So the end of a another year of blogging. I started this blog at the start of 2009, right at the start of real turmoil in the Legal market. The worst recession in decades was in full swing and law firms were in a massive restructuring exercise that for some is still going on some two years later.
Over those two years in terms of Legal IT we’ve seen some of the big names of the past consolidate, some new players emerge and Legal IT become less niche in terms of IT and move closer to the main stream in terms of technology and demands on the IT departments.
In terms of this blog it’s been more successful than I could have imagined, it now averages about 1500 visits per month to the site and about 230 subscribers each day to the RSS feed. And this year I was short listed for the Computer Weekly blog awards.
So all that remains for this year is to take a look at my predictions for the top 5 Legal IT technologies of 2010 made at the start of the year.
#5 Mobile Applications
Well given the proliferation of iPads at ILTA and the rise of the Android and iPhone’s I would say I was right on the mobile device being big in 2010. But what about the Applications? Well until the devices become more widespread I don’t think there will much more than email or document access applications in law firms (there of course are plenty of Apps that can and will be used by lawyers as personal productivity applications).
#4 – Search
Lots of talk in 2010, with a few firms bringing in pilots for enterprise search. Cost, integration and the “separate application” is holding this back I suspect. For those firms though who are iManage customers the IDOL engine is being introduced as part of their WorkSite 8.5 upgrades, this will bring experience of a major enterprise search engine to those depts.
#3 – Office 2010/Windows 7
Now this may not be “live” in many firms in 2010, but who hasn’t started looking at one of both of these products during 2010?
#2 Instant Messaging
Starting to make waves in 2010. It will be a slow uptake (a bit like email was back in the early 90’s) but like email I’m sure it will take hold. Maybe Lync will bring it front and centre next year?
#1 Speech Recognition
Well I was wrong on this one! Maybe more lawyers typing their own documents combined with good workflow in Digital Dictation systems is enough to cope with the shift in secretarial/fee earner ratios?

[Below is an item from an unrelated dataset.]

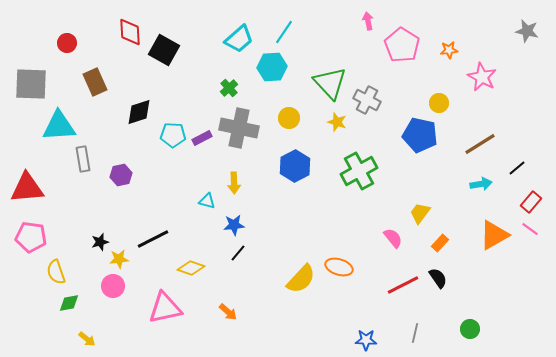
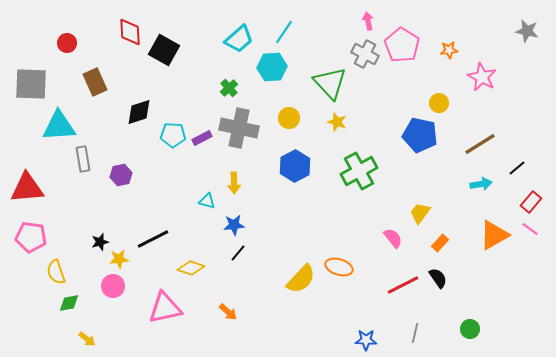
gray cross at (367, 100): moved 2 px left, 46 px up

So that’s it, I may have been slightly off the mark with some technologies. But the others, maybe I was just a little early but they are starting to make it into some law firms. What do you think? Leave me some comments on what you think have been the main technologies making their mark in Legal in 2010.

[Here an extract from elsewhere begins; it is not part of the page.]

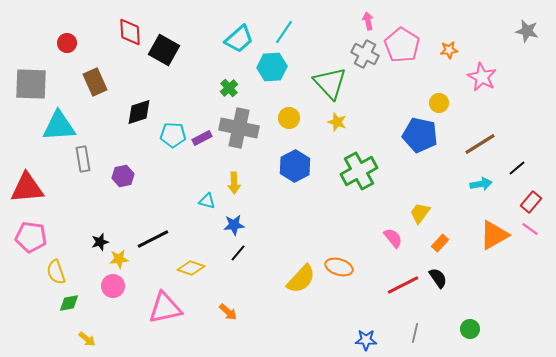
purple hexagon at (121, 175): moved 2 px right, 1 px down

So finally to finish 2010 a thank you to Legal IT Professionals who kindly publish my content on their site. And a big thank you to all who read and comment both here and over there. I hope you all have a great Christmas and New Year!
Any predictions for 2011? Thanks for some really interesting posts over the year.
Re: dictation – my take on this is that it only really gives lawyers a great productivity boost when you dictate tasks or mixed task/typing which are time consuming to actually do, but quick to dicate (“can you please open file XYZ.. do the standard letter re: costs and check ABC..”).
Dictating long blocks of text doesn’t save a great deal of time -vs- typing it in my experience. The typist probably has a better typing speed, but by the time you have reviewed the output and corrected / checked it the overall time spent probably isn’t vastly less.
Voice recognition dictation seems like a dead end in this context as it is really only useful for dictating the text (it won’t go and open a file for you).
The new systems are a lot more accurate than they used to be, but so far as I can see the output still needs checking and I don’t think the end result is much quicker than typing yourself.
Mobile apps is an interesting area too (especially where tablets are concerned). It will be interesting to see in 2011 how Apple’s App-centric approach and RIM’s “apps are dead use the browser” strategy pan out.